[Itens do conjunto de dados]
►

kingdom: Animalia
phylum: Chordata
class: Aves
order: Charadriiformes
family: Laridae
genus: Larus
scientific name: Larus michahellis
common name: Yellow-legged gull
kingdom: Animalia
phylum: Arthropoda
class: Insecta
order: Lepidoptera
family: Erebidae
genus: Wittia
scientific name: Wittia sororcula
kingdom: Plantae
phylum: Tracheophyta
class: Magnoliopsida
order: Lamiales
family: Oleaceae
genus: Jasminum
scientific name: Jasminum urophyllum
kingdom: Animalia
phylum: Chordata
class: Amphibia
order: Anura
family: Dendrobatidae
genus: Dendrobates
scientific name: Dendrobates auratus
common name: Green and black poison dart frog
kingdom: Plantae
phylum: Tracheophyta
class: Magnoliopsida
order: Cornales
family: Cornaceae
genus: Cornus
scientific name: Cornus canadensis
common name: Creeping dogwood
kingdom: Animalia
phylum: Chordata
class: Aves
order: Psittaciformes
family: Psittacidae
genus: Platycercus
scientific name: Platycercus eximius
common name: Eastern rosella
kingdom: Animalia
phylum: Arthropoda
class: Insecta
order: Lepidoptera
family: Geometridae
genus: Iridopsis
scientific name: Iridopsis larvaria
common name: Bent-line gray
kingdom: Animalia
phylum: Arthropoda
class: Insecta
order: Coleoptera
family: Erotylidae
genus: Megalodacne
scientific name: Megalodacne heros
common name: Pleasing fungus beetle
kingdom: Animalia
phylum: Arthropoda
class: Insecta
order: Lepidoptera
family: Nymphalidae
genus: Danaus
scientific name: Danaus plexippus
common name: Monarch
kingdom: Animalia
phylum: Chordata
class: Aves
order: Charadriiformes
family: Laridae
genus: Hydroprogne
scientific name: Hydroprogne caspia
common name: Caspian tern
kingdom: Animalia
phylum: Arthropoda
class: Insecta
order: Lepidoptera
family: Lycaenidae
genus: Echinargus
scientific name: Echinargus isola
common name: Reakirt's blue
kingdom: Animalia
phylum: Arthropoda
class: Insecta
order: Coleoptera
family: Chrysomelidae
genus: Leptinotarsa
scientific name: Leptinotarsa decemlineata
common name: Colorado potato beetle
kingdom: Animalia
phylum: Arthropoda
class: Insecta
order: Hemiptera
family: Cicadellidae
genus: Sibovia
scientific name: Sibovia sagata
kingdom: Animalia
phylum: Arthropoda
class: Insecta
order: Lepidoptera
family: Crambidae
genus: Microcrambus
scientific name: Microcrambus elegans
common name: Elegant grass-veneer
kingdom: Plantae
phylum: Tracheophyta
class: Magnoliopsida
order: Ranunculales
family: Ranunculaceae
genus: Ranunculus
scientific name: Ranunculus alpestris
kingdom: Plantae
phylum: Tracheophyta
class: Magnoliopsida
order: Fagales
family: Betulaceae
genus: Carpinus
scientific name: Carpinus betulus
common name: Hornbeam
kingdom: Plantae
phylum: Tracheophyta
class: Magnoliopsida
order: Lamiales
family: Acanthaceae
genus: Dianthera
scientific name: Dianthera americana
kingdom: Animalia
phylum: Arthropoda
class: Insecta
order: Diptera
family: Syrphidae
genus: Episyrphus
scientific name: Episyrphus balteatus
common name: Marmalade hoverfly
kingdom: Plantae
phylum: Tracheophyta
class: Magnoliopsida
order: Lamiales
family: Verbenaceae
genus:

◄

Enunciado: Atualize os itens desde o início até a linha que contém "common name: Eastern rosella", inclusive, trocando "scientific name" por "nome científico" e deixando todo o resto sem alteração.

Resposta a seguir:
kingdom: Animalia
phylum: Chordata
class: Aves
order: Charadriiformes
family: Laridae
genus: Larus
nome científico: Larus michahellis
common name: Yellow-legged gull
kingdom: Animalia
phylum: Arthropoda
class: Insecta
order: Lepidoptera
family: Erebidae
genus: Wittia
nome científico: Wittia sororcula
kingdom: Plantae
phylum: Tracheophyta
class: Magnoliopsida
order: Lamiales
family: Oleaceae
genus: Jasminum
nome científico: Jasminum urophyllum
kingdom: Animalia
phylum: Chordata
class: Amphibia
order: Anura
family: Dendrobatidae
genus: Dendrobates
nome científico: Dendrobates auratus
common name: Green and black poison dart frog
kingdom: Plantae
phylum: Tracheophyta
class: Magnoliopsida
order: Cornales
family: Cornaceae
genus: Cornus
nome científico: Cornus canadensis
common name: Creeping dogwood
kingdom: Animalia
phylum: Chordata
class: Aves
order: Psittaciformes
family: Psittacidae
genus: Platycercus
nome científico: Platycercus eximius
common name: Eastern rosella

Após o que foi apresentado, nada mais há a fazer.